▸ **YOUR GOAL**
Copy whichever lines of the data hold the word "John".

▸ **Saved entries**
────────────────────
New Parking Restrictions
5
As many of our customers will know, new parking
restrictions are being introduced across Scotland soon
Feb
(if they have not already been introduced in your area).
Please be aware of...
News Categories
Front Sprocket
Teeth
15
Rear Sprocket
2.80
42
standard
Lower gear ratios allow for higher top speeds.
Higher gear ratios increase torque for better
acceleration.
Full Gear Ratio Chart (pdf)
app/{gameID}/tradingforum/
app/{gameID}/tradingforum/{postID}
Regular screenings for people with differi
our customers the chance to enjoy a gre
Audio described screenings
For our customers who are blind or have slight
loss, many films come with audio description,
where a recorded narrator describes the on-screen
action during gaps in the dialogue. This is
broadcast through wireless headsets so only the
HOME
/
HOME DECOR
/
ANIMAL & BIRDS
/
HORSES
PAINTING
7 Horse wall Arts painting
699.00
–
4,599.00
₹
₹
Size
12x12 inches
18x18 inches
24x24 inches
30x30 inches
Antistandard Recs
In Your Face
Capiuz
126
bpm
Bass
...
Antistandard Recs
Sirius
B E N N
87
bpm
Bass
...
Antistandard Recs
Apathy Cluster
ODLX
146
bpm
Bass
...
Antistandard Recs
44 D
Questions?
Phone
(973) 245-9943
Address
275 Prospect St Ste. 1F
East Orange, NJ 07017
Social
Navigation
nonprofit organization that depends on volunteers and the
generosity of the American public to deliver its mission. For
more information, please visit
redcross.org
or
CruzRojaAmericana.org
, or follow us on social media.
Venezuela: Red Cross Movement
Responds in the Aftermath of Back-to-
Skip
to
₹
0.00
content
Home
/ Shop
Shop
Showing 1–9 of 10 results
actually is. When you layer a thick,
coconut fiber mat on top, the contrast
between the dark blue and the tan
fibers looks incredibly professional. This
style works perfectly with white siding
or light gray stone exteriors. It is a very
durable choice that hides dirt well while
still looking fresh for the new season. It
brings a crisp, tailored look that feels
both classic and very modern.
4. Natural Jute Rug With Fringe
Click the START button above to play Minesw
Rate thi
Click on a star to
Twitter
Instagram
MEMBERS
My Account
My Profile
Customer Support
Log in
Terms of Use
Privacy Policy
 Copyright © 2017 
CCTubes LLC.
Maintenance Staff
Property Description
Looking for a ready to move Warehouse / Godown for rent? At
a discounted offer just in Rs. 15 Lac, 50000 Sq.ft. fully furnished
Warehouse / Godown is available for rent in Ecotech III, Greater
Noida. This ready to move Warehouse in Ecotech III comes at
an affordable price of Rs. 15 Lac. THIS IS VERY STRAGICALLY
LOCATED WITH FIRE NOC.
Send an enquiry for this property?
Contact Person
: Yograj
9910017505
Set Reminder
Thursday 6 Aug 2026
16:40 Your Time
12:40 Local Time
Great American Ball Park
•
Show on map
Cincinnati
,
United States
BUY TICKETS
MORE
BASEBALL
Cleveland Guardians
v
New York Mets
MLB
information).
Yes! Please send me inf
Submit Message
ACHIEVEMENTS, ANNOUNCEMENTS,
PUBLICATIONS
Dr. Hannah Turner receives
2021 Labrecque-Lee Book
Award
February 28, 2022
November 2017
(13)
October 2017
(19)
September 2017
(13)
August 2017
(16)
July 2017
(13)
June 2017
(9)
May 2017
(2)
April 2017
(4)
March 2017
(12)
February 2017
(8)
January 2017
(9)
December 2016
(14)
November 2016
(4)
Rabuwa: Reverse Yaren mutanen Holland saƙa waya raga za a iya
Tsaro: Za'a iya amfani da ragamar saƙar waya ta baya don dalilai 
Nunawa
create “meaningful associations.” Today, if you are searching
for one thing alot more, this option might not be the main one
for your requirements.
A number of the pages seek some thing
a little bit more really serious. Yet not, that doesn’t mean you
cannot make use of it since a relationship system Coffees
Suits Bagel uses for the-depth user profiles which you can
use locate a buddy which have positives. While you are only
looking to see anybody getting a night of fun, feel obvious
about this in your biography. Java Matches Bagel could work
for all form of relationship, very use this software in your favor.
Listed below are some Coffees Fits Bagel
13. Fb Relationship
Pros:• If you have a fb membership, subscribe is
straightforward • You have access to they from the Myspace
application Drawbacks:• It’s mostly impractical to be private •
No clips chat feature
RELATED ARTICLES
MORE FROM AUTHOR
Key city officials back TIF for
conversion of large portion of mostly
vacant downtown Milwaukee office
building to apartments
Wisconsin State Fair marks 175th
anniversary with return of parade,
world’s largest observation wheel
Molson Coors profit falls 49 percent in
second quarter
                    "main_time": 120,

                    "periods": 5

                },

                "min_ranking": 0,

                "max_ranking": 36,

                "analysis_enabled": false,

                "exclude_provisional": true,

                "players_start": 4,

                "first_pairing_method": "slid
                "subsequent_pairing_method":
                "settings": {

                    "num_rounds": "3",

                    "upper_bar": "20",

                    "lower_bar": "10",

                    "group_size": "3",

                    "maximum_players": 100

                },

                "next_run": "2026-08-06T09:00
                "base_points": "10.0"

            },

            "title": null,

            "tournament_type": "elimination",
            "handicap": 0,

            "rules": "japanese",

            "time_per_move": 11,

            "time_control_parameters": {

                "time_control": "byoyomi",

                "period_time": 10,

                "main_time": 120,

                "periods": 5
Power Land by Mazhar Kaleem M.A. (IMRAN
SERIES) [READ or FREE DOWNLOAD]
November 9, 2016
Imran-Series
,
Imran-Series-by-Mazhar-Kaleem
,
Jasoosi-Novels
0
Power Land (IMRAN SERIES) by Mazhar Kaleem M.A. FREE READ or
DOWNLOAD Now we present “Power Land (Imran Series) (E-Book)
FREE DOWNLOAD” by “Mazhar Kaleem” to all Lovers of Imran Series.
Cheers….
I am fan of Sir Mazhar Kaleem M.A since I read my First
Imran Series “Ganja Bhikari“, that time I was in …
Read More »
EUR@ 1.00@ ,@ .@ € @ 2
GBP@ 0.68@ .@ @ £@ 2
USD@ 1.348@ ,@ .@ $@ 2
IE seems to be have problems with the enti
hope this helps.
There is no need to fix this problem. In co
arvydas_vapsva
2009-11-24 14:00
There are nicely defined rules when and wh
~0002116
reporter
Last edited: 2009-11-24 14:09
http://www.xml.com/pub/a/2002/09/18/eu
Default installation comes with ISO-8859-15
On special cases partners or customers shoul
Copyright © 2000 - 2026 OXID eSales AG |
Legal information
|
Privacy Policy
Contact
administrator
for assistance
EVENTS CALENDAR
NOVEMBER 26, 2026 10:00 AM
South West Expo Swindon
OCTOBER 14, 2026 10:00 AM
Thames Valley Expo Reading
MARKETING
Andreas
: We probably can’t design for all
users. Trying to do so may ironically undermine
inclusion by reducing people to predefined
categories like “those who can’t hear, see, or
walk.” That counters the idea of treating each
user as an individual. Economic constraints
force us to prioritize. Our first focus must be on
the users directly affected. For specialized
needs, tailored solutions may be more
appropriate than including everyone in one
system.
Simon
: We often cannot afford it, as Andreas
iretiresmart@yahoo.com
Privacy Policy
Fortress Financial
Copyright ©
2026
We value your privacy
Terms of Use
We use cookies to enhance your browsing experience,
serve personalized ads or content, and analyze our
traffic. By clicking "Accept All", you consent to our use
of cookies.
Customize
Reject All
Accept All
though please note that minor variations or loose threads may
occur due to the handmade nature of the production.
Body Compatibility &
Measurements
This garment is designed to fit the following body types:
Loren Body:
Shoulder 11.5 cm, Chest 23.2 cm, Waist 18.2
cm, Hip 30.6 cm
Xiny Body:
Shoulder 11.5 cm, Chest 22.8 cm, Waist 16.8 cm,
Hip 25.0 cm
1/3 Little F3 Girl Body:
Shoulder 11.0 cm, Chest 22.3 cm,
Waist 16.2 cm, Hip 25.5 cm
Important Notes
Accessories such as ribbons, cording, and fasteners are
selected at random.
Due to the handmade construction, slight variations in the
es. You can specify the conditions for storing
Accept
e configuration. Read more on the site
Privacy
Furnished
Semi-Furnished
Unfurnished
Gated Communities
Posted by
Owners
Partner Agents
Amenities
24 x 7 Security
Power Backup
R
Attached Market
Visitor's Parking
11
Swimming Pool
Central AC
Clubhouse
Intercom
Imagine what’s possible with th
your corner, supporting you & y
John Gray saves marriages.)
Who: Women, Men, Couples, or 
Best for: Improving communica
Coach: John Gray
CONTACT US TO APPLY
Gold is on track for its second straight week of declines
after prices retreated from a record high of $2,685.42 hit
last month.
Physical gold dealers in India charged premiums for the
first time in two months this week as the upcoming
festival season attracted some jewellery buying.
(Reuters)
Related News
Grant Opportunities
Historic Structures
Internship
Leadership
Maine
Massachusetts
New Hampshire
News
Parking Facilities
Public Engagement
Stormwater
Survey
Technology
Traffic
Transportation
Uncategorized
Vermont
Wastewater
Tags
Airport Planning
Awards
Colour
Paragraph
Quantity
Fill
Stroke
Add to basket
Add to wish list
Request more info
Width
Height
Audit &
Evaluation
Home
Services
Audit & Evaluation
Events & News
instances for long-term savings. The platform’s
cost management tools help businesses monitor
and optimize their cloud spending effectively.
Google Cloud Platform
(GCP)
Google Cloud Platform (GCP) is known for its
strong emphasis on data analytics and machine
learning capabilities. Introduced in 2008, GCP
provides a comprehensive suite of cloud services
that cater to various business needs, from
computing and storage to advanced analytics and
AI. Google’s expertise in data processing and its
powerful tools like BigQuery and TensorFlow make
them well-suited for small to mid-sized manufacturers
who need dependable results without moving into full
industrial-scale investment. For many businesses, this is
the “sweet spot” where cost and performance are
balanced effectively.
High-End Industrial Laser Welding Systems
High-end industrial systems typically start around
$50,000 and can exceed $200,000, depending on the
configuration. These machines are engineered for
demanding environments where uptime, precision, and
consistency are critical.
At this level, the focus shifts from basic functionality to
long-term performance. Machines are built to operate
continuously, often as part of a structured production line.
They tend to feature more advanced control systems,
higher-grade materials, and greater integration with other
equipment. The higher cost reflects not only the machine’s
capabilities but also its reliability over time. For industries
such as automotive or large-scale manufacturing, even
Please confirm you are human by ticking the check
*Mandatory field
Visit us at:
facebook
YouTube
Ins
────────────────────
▸ **TASK RESPONSE**
John Gray saves marriages.)
Coach: John Gray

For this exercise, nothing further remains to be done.